- Born: William John Fiennes 7 August 1970 (age 56) Oxfordshire, England
- Education: Eton College
- Alma mater: Oxford University
- Occupation: Author
- Parent(s): Nathaniel Fiennes, 21st Baron Saye and Sele Mariette Salisbury-Jones
- Relatives: Susannah Fiennes (sister); Martin Fiennes, 22nd Baron Saye and Sele (brother)
- Writing career
- Genre: Memoir
- Notable works: The Snow Geese The Music Room
- Notable awards: 2003 Hawthornden Prize
- Website: William Fiennes

= William Fiennes (author) =

English author (born 1970)

William John Fiennes FRSL (born 7 August 1970) is an English author best known for his memoirs The Snow Geese (2002) and The Music Room (2009).

==Early life and education==
Fiennes was born into the aristocratic Twisleton-Wykeham-Fiennes family and raised in 14th-century Broughton Castle in Oxfordshire, the youngest of five children of Nathaniel Fiennes, 21st Baron Saye and Sele (1920−2024) and Mariette Salisbury-Jones (1935 - 2026). The artist Susannah Fiennes and the 22nd Baron Saye and Sele are his twin siblings, and his maternal grandfather was the soldier and courtier Guy Salisbury-Jones. One of William's brothers died in a road accident at the age of three, before William was born, and another brother, Richard, developed epilepsy, which caused aggression and mood swings (and eventually his death at the age of 41).

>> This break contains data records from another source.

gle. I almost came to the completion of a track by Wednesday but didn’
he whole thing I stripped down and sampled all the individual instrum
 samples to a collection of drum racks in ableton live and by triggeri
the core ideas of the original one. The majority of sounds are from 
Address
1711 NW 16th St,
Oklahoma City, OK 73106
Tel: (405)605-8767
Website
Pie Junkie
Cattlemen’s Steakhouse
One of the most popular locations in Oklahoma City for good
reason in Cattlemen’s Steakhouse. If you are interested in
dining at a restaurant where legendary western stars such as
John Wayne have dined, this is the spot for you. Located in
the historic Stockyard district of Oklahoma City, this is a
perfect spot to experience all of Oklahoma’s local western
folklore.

Fiennes was educated at the Dragon School in Oxford, Eton College, and Oxford University, where he received both undergraduate and graduate degrees.

==Writing==
Fiennes' first book, The Snow Geese (2002), is his account of how he followed snow geese from Texas to their summer breeding grounds on Baffin Island, and a meditation on the idea of home. Mark Cocker reviewed it for The Guardian, writing: "The Snow Geese is the debut of a striking talent". It was shortlisted for the 2002 Samuel Johnson Prize and won the 2003 Hawthornden Prize, the 2003 Somerset Maugham Award and the 2003 Sunday Times Young Writer of the Year Award.

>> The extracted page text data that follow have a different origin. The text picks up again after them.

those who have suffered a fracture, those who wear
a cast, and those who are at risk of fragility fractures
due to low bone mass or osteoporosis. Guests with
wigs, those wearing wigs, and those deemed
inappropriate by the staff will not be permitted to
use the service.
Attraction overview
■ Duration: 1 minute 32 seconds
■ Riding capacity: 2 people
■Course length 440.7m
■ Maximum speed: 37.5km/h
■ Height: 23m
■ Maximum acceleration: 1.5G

His second book, The Music Room (2009), is his memoir of growing up in an English castle with an elder brother, Richard, who suffered from severe epilepsy which caused mood swings and intermittent aggression, but who could also be very loving and creative. The Music Room was called "a small masterpiece, a tribute to the power of place, family and memory" by Nicholas Shakespeare, who reviewed it for the Telegraph. It was shortlisted for the Costa Book Awards, the Duff Cooper Prize, the Ondaatje Prize, the PEN/Ackerley Prize and the Independent Booksellers' Book of the Year Award.

Fiennes has also written for Granta, the London Review of Books, The Observer, the Daily Telegraph and The Times Literary Supplement.

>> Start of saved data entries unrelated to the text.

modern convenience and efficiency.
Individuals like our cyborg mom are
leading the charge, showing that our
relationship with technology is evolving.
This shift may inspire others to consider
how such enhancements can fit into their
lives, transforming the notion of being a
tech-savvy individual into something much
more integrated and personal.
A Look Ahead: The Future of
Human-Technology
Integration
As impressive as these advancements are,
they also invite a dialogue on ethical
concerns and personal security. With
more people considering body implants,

In 2011, Fiennes contributed a short fable, "Why the Ash has Black Buds", to an anthology titled Why Willows Weep. Sales from the book raised funds for The Woodland Trust and its mission to plant native trees throughout Great Britain.

In 2018, he contributed a chapter to the book Beneath the Skin: Great Writers on the Body (Profile Books). The chapter is about two years in his early 20s when the chronic illness Crohn's disease forced him to live with part of his intestines protruding outside of his abdominal cavity through a surgical incision. First diagnosed at the age of nineteen, he has undergone several surgeries and hospitalisations over the years and in 2009, he called his struggle with Crohn's "exhausting and demoralising".

==Other work==
Fiennes spent two years as Fellow in the Creative Arts at Wolfson College, Oxford and in 2007, he was named Writer-in-Residence at the American School in London and at Cranford Community College, Hounslow. Since 2011, he has taught Creative Writing at Newcastle University.

==Personal life==
William Fiennes is a second cousin of the explorer Sir Ranulph Fiennes and a distant relative of the travel writer Celia Fiennes (1662–1741). He is a third cousin of the actors Ralph Fiennes and Joseph Fiennes.

He plays cricket as a member of the Authors XI team of British writers and contributed a chapter, "Cricket and Memory" (which concludes with him breaking his collarbone while diving to make a catch), to the team's 2013 book about their first year together, The Authors XI: A Season of English Cricket from Hackney to Hambledon. Team captain Charlie Campbell describes Fiennes in the book as "the best fielder in the side and the most stylish batsman", while teammate Jon Hotten calls him "undoubtedly the nicest man in cricket".

In 2007, Fiennes co-founded the charity First Story, which brings acclaimed authors to secondary schools in low-income communities, where they run writing workshops for students to foster creativity.

He was named a Fellow of the Royal Society of Literature in 2009.